- Born: 1971 (age 53–54) Toulouse, France
- Known for: Surdism manifesto
- Notable work: Sign Union flag
- Movement: Surdism, De'VIA

= Arnaud Balard =

French artist (born 1971)

Arnaud Balard (born 1971) is a French deafblind artist. In 2009, Balard wrote a manifesto outlining his philosophy of Surdism, an artistic, philosophical, and cultural movement celebrating deaf culture and deaf arts (including cinema, theater, literature, and visual arts). He is also known for designing the Sign Union flag, an image intended to represent global unity for deaf and deafblind people.

==Early life and education==

Arnaud Balard was born in 1971 in Toulouse. He was born deaf; as an adult, he developed tunnel vision and was diagnosed with deteriorating vision caused by Usher syndrome in 1999.

From age three to seven, Balard lived with an aunt to attend deaf school. Since he was able to learn French, he attended mainstream schools from age eight to eighteen. He attended Ecole Sainte Therese and Collège Privé Sainte-geneviève Saint-joseph in Rodez. His education was conducted through oral French; he did not learn French Sign Language until he was an adult.

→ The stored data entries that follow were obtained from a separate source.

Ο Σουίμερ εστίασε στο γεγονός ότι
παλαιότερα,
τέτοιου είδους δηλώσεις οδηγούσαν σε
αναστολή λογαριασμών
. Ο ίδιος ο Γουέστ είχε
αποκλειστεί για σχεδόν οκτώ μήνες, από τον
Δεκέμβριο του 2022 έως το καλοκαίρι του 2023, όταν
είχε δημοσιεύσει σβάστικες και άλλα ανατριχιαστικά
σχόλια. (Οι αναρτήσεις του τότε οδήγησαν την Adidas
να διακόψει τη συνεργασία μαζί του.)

He attended Université de Toulouse-Le Mirail from 1992 to 1993, before transferring to the École MJM Graphic Design, studying there from 1993 to 1995. From 1995 to 1998, Balard attended the European Academy of Art in Brittany on the Rennes campus, graduating with the congratulations of the jury. In 2000, he moved to Brussels and studied at l'École nationale supérieure des arts visuels de La Cambre.

==Activism and artwork==

Balard writes, teaches classes and workshops, and creates artwork that promotes deaf culture. In 2009, he wrote a 22-page manifesto coining the word "Surdism" (from the French word for deaf, sourd) and arguing for the importance of deaf arts and greater acceptance of deaf identity. Balard was unaware at the time of the similar De'VIA arts movement which had originated in the United States in 1989, but Surdism differs from De'VIA in its inclusion of arts beyond visual arts, such as theater, cinema, and literary works. The Surdism manifesto urges the use of creative works to challenge hearing privilege and advocate for equality, ending with the statement: "Audism denigrates, Deafhood welcomes, Surdism reveals."

As Balard's vision has deteriorated, his artwork has shifted from drawing to digital art, and again from digital visual art to theater and performance art.

===Sign Union flag===

The Sign Union flag

Balard is also known as the designer of the Sign Union flag. After studying flags around the world and vexillology principles for two years, Balard revealed the design of the flag, featuring the stylized outline of a hand. The three colors which make up the flag design are representative of Deafhood and humanity (dark blue), sign language (turquoise), and enlightenment and hope (yellow). Balard intended the flag to be an international symbol which welcomes deaf people. The Deaf French National Federation approved the flag in May 2014 and it has been flown in locations around the world.